Photo by NYIP Student Jeong Hwa Min
It all started, officially, on July 4, 1776 in Philadelphia, Pennsylvania – my hometown, by the way. They rang the Liberty Bell and proclaimed liberty throughout the land to all the inhabitants thereof. I wasn't actually there though some might think so.
It was a great day, America's birthday! The United States of America, a term first used in the Declaration of Independence, became a reality and patriotic Americans have vigorously celebrated that birthday ever since.
What better subject for our NYIP Picture of the Month! NYIP Student Jeong Hwa Min, a New Yorker from Long Island City (just across the East River from Manhattan) made this excellent photograph depicting a variety of American patriotic symbols and a number of other cultural icons, too all in one broad expansive photograph.

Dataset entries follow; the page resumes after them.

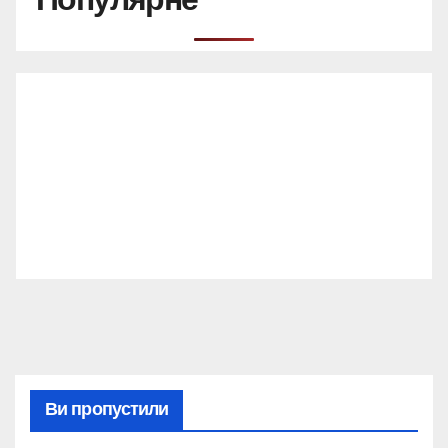
Ви пропустили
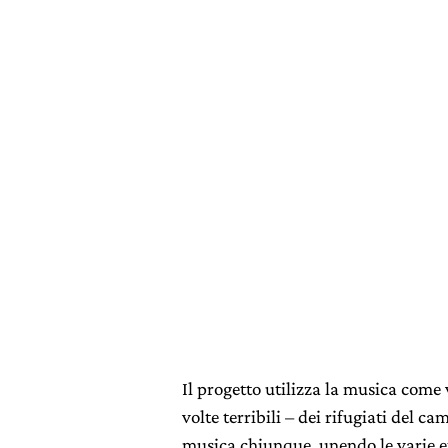
Il progetto utilizza la musica come v
volte terribili – dei rifugiati del c
musica chiunque, unendo le varie et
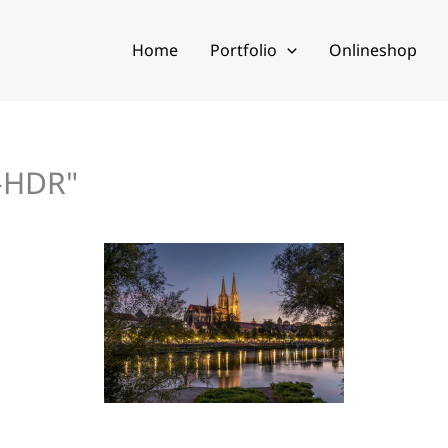
Home
Portfolio
Onlineshop
-HDR"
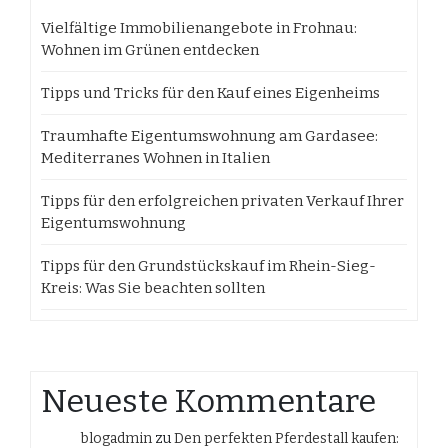
Vielfältige Immobilienangebote in Frohnau:
Wohnen im Grünen entdecken
Tipps und Tricks für den Kauf eines Eigenheims
Traumhafte Eigentumswohnung am Gardasee:
Mediterranes Wohnen in Italien
Tipps für den erfolgreichen privaten Verkauf Ihrer
Eigentumswohnung
Tipps für den Grundstückskauf im Rhein-Sieg-
Kreis: Was Sie beachten sollten
Neueste Kommentare
blogadmin
zu
Den perfekten Pferdestall kaufen:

The width of the picture is an important element, I think. Ours is a big wide land and about as tall as it is wide; the addition of Alaska and Hawaii make it even bigger. You just can't comprehend America quickly, easily. You need to scrutinize this great country carefully.

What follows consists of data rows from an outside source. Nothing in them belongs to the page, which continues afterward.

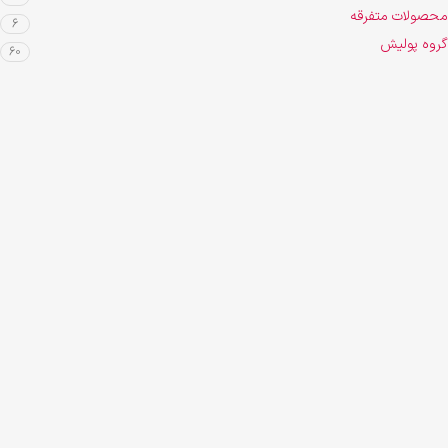
محصولات متفرقه
6
گروه پولیش
60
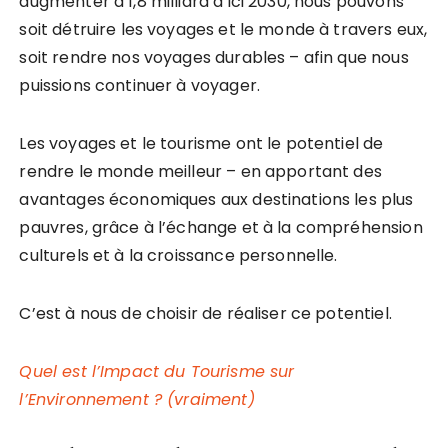
augmenter à 1,8 milliard d’ici 2030, nous pouvons
soit détruire les voyages et le monde à travers eux,
soit rendre nos voyages durables – afin que nous
puissions continuer à voyager.
Les voyages et le tourisme ont le potentiel de
rendre le monde meilleur – en apportant des
avantages économiques aux destinations les plus
pauvres, grâce à l’échange et à la compréhension
culturels et à la croissance personnelle.
C’est à nous de choisir de réaliser ce potentiel.
Quel est l’Impact du Tourisme sur
l’Environnement ? (vraiment)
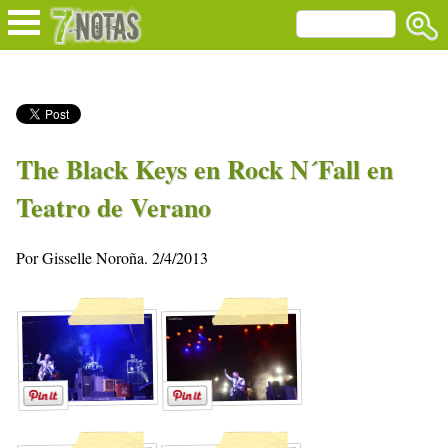
The Black Keys en Rock N´Fall en
Teatro de Verano
Por Gisselle Noroña. 2/4/2013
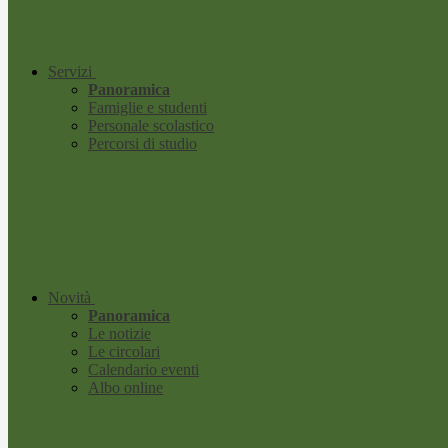
Servizi
Panoramica
Famiglie e studenti
Personale scolastico
Percorsi di studio
Novità
Panoramica
Le notizie
Le circolari
Calendario eventi
Albo online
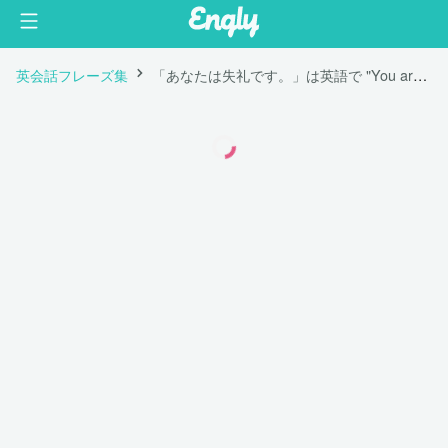
英会話フレーズ集
「あなたは失礼です。」は英語で "You are rude."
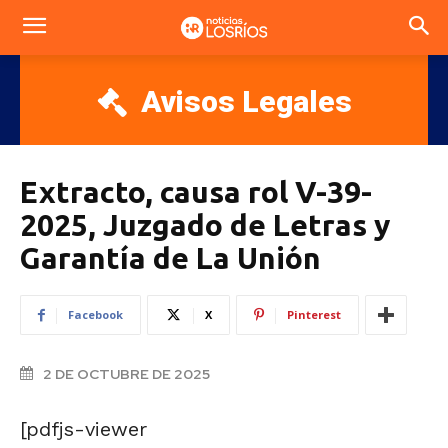
Avisos Legales
Extracto, causa rol V-39-
2025, Juzgado de Letras y
Garantía de La Unión
Facebook
X
Pinterest
2 DE OCTUBRE DE 2025
[pdfjs-viewer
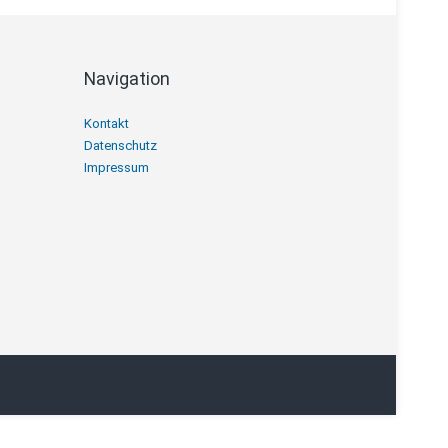
Navigation
Navigation
Kontakt
überspringen
Datenschutz
Impressum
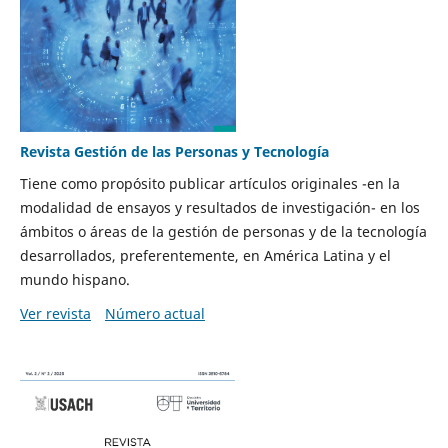
Revista Gestión de las Personas y Tecnología
Tiene como propósito publicar artículos originales -en la
modalidad de ensayos y resultados de investigación- en los
ámbitos o áreas de la gestión de personas y de la tecnología
desarrollados, preferentemente, en América Latina y el
mundo hispano.
Ver revista
Número actual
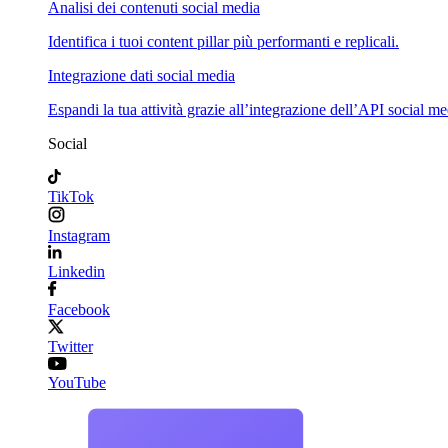
Analisi dei contenuti social media
Identifica i tuoi content pillar più performanti e replicali.
Integrazione dati social media
Espandi la tua attività grazie all’integrazione dell’API social me
Social
TikTok
Instagram
Linkedin
Facebook
Twitter
YouTube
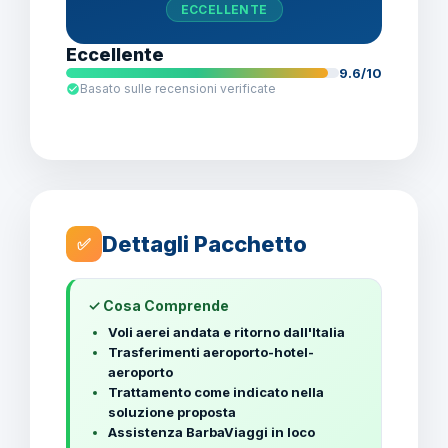
ECCELLENTE
Eccellente
9.6/10
Basato sulle recensioni verificate
Dettagli Pacchetto
✅
✓ Cosa Comprende
Voli aerei andata e ritorno dall'Italia
Trasferimenti aeroporto-hotel-
aeroporto
Trattamento come indicato nella
soluzione proposta
Assistenza BarbaViaggi in loco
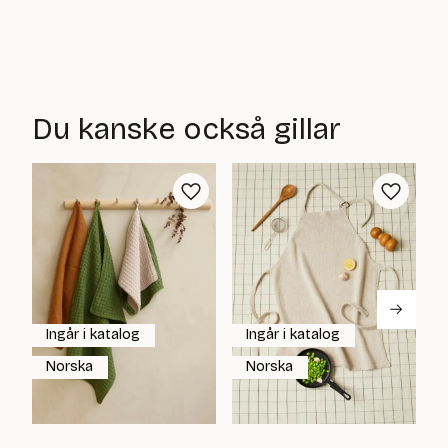
Du kanske också gillar
Ingår i katalog
Ingår i katalog
Norska
Norska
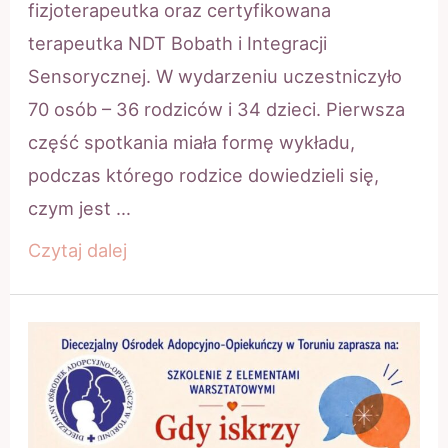
fizjoterapeutka oraz certyfikowana
terapeutka NDT Bobath i Integracji
Sensorycznej. W wydarzeniu uczestniczyło
70 osób – 36 rodziców i 34 dzieci. Pierwsza
część spotkania miała formę wykładu,
podczas którego rodzice dowiedzieli się,
czym jest …
Poznaj,
Czytaj dalej
zrozum,
doświadczaj.
Dotknij,
poczuj,
odkryj
–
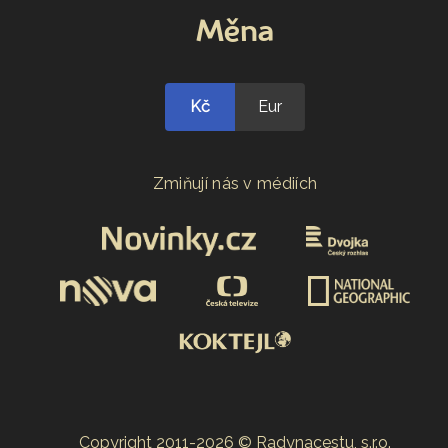
Měna
Kč
Eur
Zmiňují nás v médiích
Copyright 2011-2026 © Radynacestu, s.r.o.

What do I see here? Why, there's a replica of Miss Liberty – give us your tired poor, your huddled masses yearning to be free, as Emma Lazarus said. And there's about a dozen pretty girls in Uncle Sam outfits and youthful marchers in baseball caps. A General Motors truck and a Coca-Cola sign. Howard Johnson (a double dip tutti-frutti cone, please). And so much more.

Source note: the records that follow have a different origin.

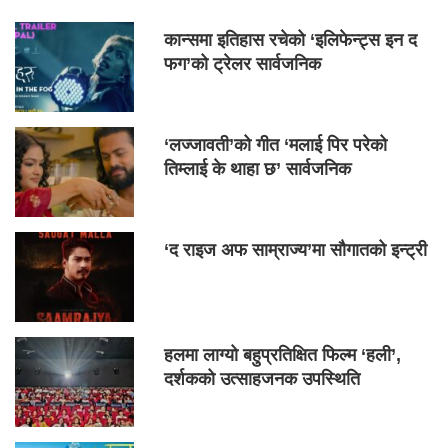
कान्समा इतिहास रचेको ‘इलिफेन्ट्स इन द
फग’को ट्रेलर सार्वजनिक
‘लज्जावती’को गीत ‘मलाई पिर परेको
तिम्लाई के थाहा छ’ सार्वजनिक
‘द राइज अफ साम्राज्य’मा सौगातको इन्ट्री
हलमा लाग्यो बहुप्रतिक्षित फिल्म ‘हली’,
दर्शकको उत्साहजनक उपस्थिति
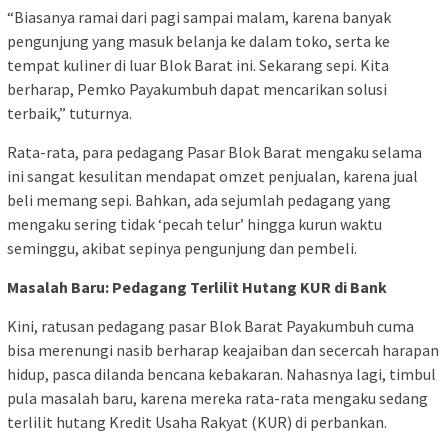
“Biasanya ramai dari pagi sampai malam, karena banyak
pengunjung yang masuk belanja ke dalam toko, serta ke
tempat kuliner di luar Blok Barat ini. Sekarang sepi. Kita
berharap, Pemko Payakumbuh dapat mencarikan solusi
terbaik,” tuturnya.
Rata-rata, para pedagang Pasar Blok Barat mengaku selama
ini sangat kesulitan mendapat omzet penjualan, karena jual
beli memang sepi. Bahkan, ada sejumlah pedagang yang
mengaku sering tidak ‘pecah telur’ hingga kurun waktu
seminggu, akibat sepinya pengunjung dan pembeli.
Masalah Baru: Pedagang Terlilit Hutang KUR di Bank
Kini, ratusan pedagang pasar Blok Barat Payakumbuh cuma
bisa merenungi nasib berharap keajaiban dan secercah harapan
hidup, pasca dilanda bencana kebakaran. Nahasnya lagi, timbul
pula masalah baru, karena mereka rata-rata mengaku sedang
terlilit hutang Kredit Usaha Rakyat (KUR) di perbankan.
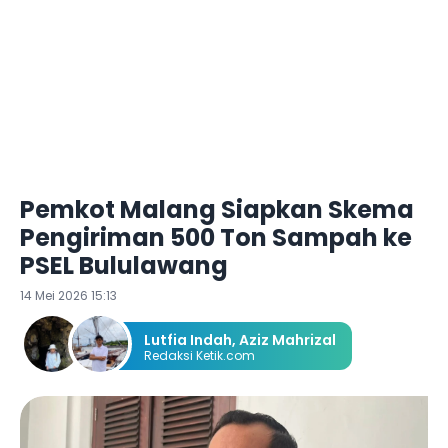
Pemkot Malang Siapkan Skema
Pengiriman 500 Ton Sampah ke
PSEL Bululawang
14 Mei 2026 15:13
Lutfia Indah
,
Aziz Mahrizal
Redaksi Ketik.com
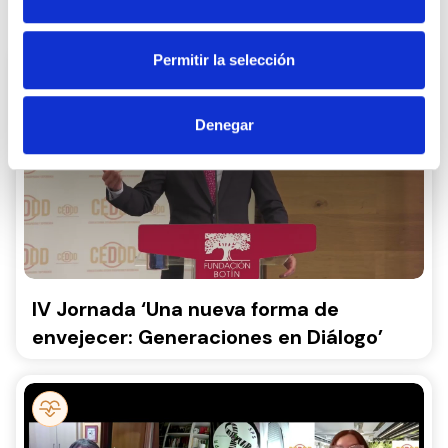
Jornadas relacionadas:
Permitir la selección
Denegar
IV Jornada ‘Una nueva forma de
envejecer: Generaciones en Diálogo’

I can hear, in my mind's ear, George and Ira Gershwin's Strike Up the Band, John Philip Sousa's The Stars and Stripes Forever, Georgie Cohan's You're a Grand Old Flag. But for all the hoopla, bonhomie, and birthday zeitgeist I can also hear bittersweet Taps at Arlington, The Battle Hymn of the Republic at Gettysburg, The Bonnie Blue Flag at bloody Shiloh.
But most of all I hear Woody Guthrie: "This land is your land, this land is my land. From California to the New York island, from the redwood forests to the Gulf Stream waters, this land was made for you and me."
Viewing this photograph in terms of the famous NYIP Guidelines, there can be no doubt that Jeong Hwa Min has very strong subject matter as his theme. The first NYIP Guideline has been well served here. The emotional response to patriotism, whether in the form of jubilant celebration or solemn memorial service, is powerful and of considerable interest to millions of viewers.
The second NYIP Guideline explores means for focusing attention on the subject. I've already mentioned the importance of the width of the photograph. You could not do justice to this photograph unless you allow the subject matter to expand from one side of New York's Times Square to the other.
Yet another means of focusing attention on the subject can be seen in the clutter of the picture. Yes, it is cluttered and yes, NYIP does tell its students to simplify the picture (third NYIP Guideline). So, are we contradicting ourselves? No, of course not. Times Square is indeed a cluttered crowded area even with a parade. In order to get the true feeling of that gaudy and overblown area you simply have to fill it up with buildings, advertisements, crowds of people. It's Manhattan in New York, not Manhattan, Kansas!
It's hard to write about simplifying the picture when I've just talked about how deliberately cluttered the photograph is. But I feel that the clutter is in this case an absolute necessity.